他人と話すときは他人に伝わるように話さなきゃいけなかったのに今までの僕はそれをしてこなかった

 僕は他人との会話において、「この人はこう言われたいだろうから/こうは言われたくないだろうからこう言おう」というような、内容面に関する調整には気を配って生きてきたつもりだったが、

 

「この人はこういう言い方をすれば理解するだろうから/こういう言い方では理解できないだろうからこう言おう」というような、形式面に関する配慮を怠ってきていた、ことがわかった。

 

曖昧な物言いをするのは他人を傷つけないため、などと言い訳して、疑問形で終えるのは他人の選択権を尊重するため、などと嘯いて、僕は実際、他人のことなんか欠片も考えていなかった。

 

僕は好き勝手に喋っていた。好き勝手に喋って、ついてこられる人だけがついてくればいいと思っていた。他人との会話というシチュエーションであるにも関わらず、僕はずっとTwitterをしていた。

 

相手が今までどんな生き方をしてきて、どんな思考回路を組んでいて、どんな会話形式を得意としていて、という他者理解を、僕は全く真面目にやってこなかった。

 

文系とか理系とか、男脳とか女脳とか、ビジネスとかプライベートとか、そういう次元ではなく、そういう次元を越えて、僕はもっと会話相手を理解しようとすべきだったんだと思った。

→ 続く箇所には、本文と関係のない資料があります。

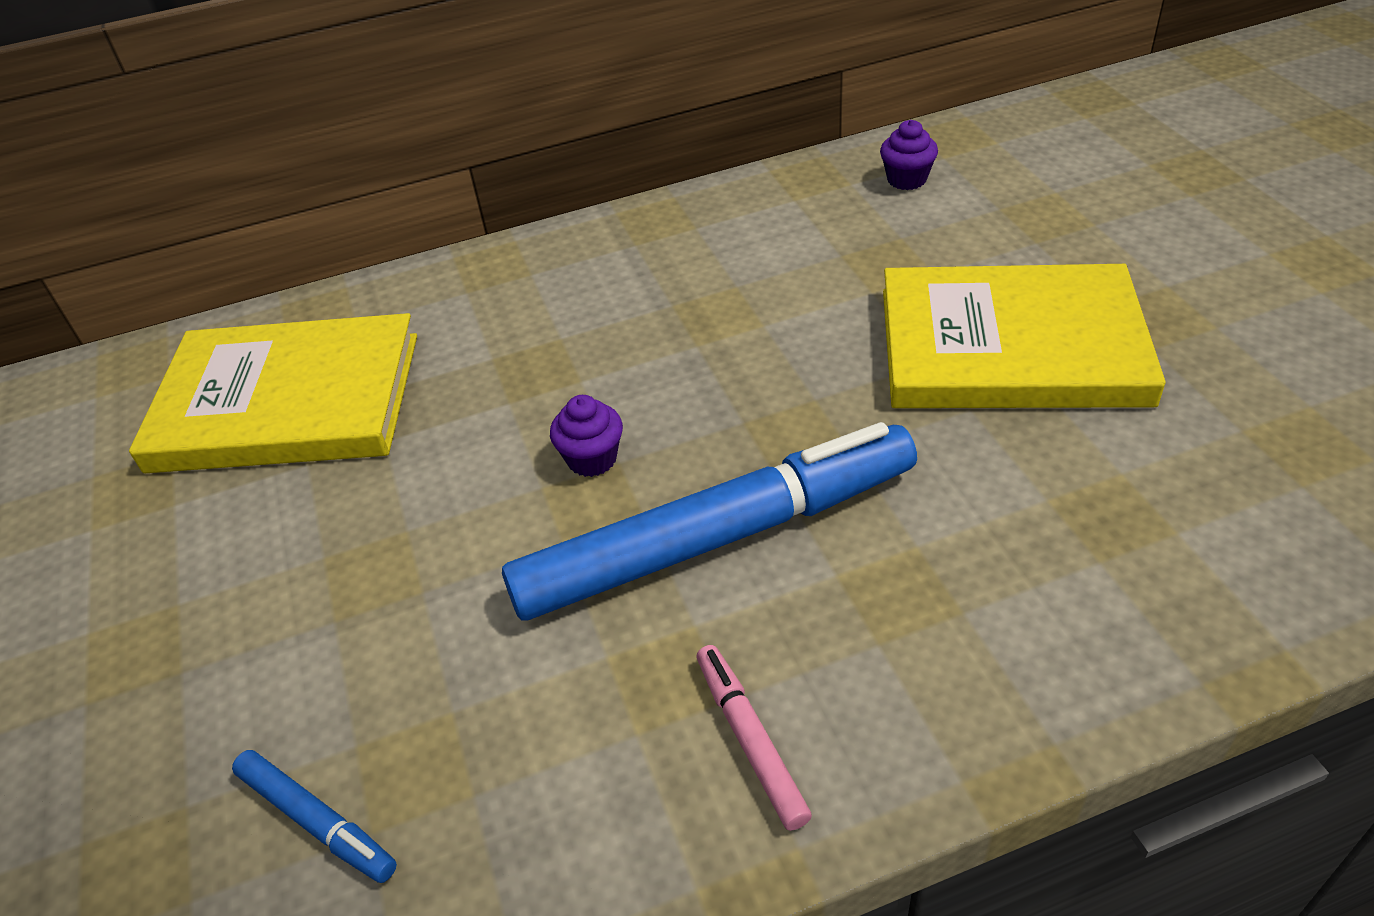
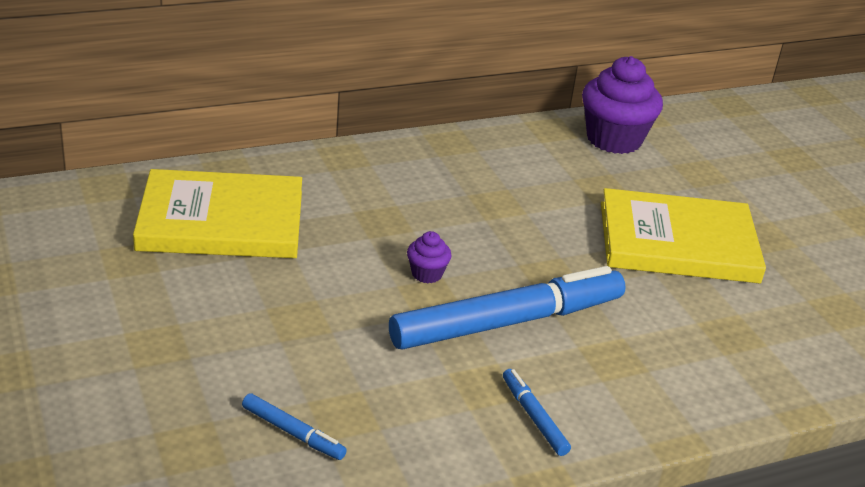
camera: 10 degrees left, 10 degrees down
pink marker [697,645,812,831] -> blue marker [503,369,571,456]
purple cupcake [880,120,938,190] -> purple cupcake [582,56,663,154], size x2.17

通じないんじゃなくて、通じさせようとしていなかったんだと知った。

 

たとえば他人に、「どうして僕がこんな記事を書くに至ったか」の話をする必要ができたとしたら、そのときにはきっと適切な翻訳が必要になるだろう。

 

僕は会話相手に合わせて、会話の内容を調え、会話の形式を整え、そうして十全な会話をこなせるようになっていきたい。僕は会話相手に合わせて、主義を調え、主張を整え、思想を、理屈を、持論を、今でさえ見失ったままの本音を、そうして十全な会話を。